─── Excerpted data
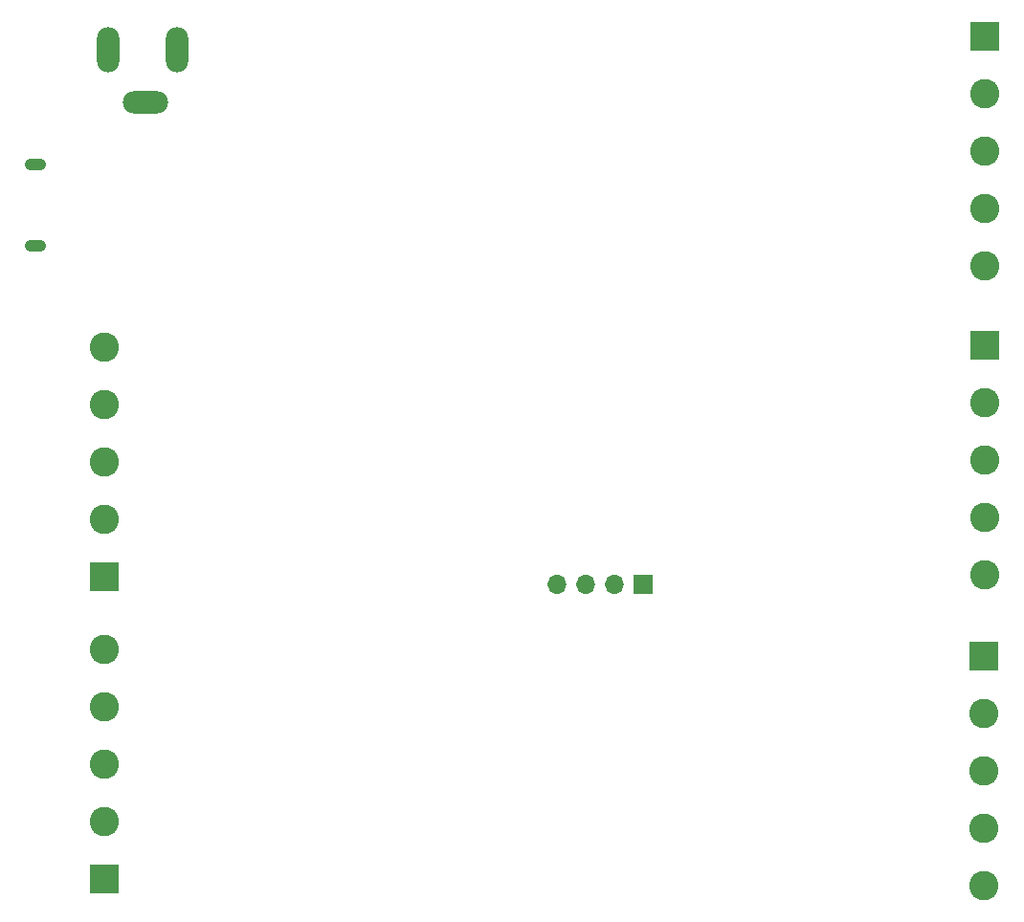
<source format=gbs>
G04 #@! TF.GenerationSoftware,KiCad,Pcbnew,(6.0.10)*
G04 #@! TF.CreationDate,2023-06-25T11:42:12-04:00*
G04 #@! TF.ProjectId,sd2_node_board,7364325f-6e6f-4646-955f-626f6172642e,rev?*
G04 #@! TF.SameCoordinates,Original*
G04 #@! TF.FileFunction,Soldermask,Bot*
G04 #@! TF.FilePolarity,Negative*
%FSLAX46Y46*%
G04 Gerber Fmt 4.6, Leading zero omitted, Abs format (unit mm)*
G04 Created by KiCad (PCBNEW (6.0.10)) date 2023-06-25 11:42:12*
%MOMM*%
%LPD*%
G01*
G04 APERTURE LIST*
%ADD10O,1.900000X1.050000*%
%ADD11O,2.000000X4.000000*%
%ADD12O,4.000000X2.000000*%
%ADD13R,1.700000X1.700000*%
%ADD14O,1.700000X1.700000*%
%ADD15R,2.600000X2.600000*%
%ADD16C,2.600000*%
G04 APERTURE END LIST*
D10*
X88716000Y-84055000D03*
X88716000Y-91205000D03*
D11*
X101237500Y-73872000D03*
D12*
X98437500Y-78472000D03*
D11*
X95137500Y-73872000D03*
D13*
X142484000Y-121158000D03*
D14*
X139944000Y-121158000D03*
X137404000Y-121158000D03*
X134864000Y-121158000D03*
D15*
X172669000Y-127508000D03*
D16*
X172669000Y-132588000D03*
X172669000Y-137668000D03*
X172669000Y-142748000D03*
X172669000Y-147828000D03*
D15*
X172731000Y-100004000D03*
D16*
X172731000Y-105084000D03*
X172731000Y-110164000D03*
X172731000Y-115244000D03*
X172731000Y-120324000D03*
D15*
X172710000Y-72644000D03*
D16*
X172710000Y-77724000D03*
X172710000Y-82804000D03*
X172710000Y-87884000D03*
X172710000Y-92964000D03*
D15*
X94823500Y-147299000D03*
D16*
X94823500Y-142219000D03*
X94823500Y-137139000D03*
X94823500Y-132059000D03*
X94823500Y-126979000D03*
D15*
X94837500Y-120492000D03*
D16*
X94837500Y-115412000D03*
X94837500Y-110332000D03*
X94837500Y-105252000D03*
X94837500Y-100172000D03*
M02*

</source>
──────
**Goal of the exercise**
What is needed is every line of the records above that contains the word "LIST".

**Final answer**
G04 APERTURE LIST*
G04 APERTURE END LIST*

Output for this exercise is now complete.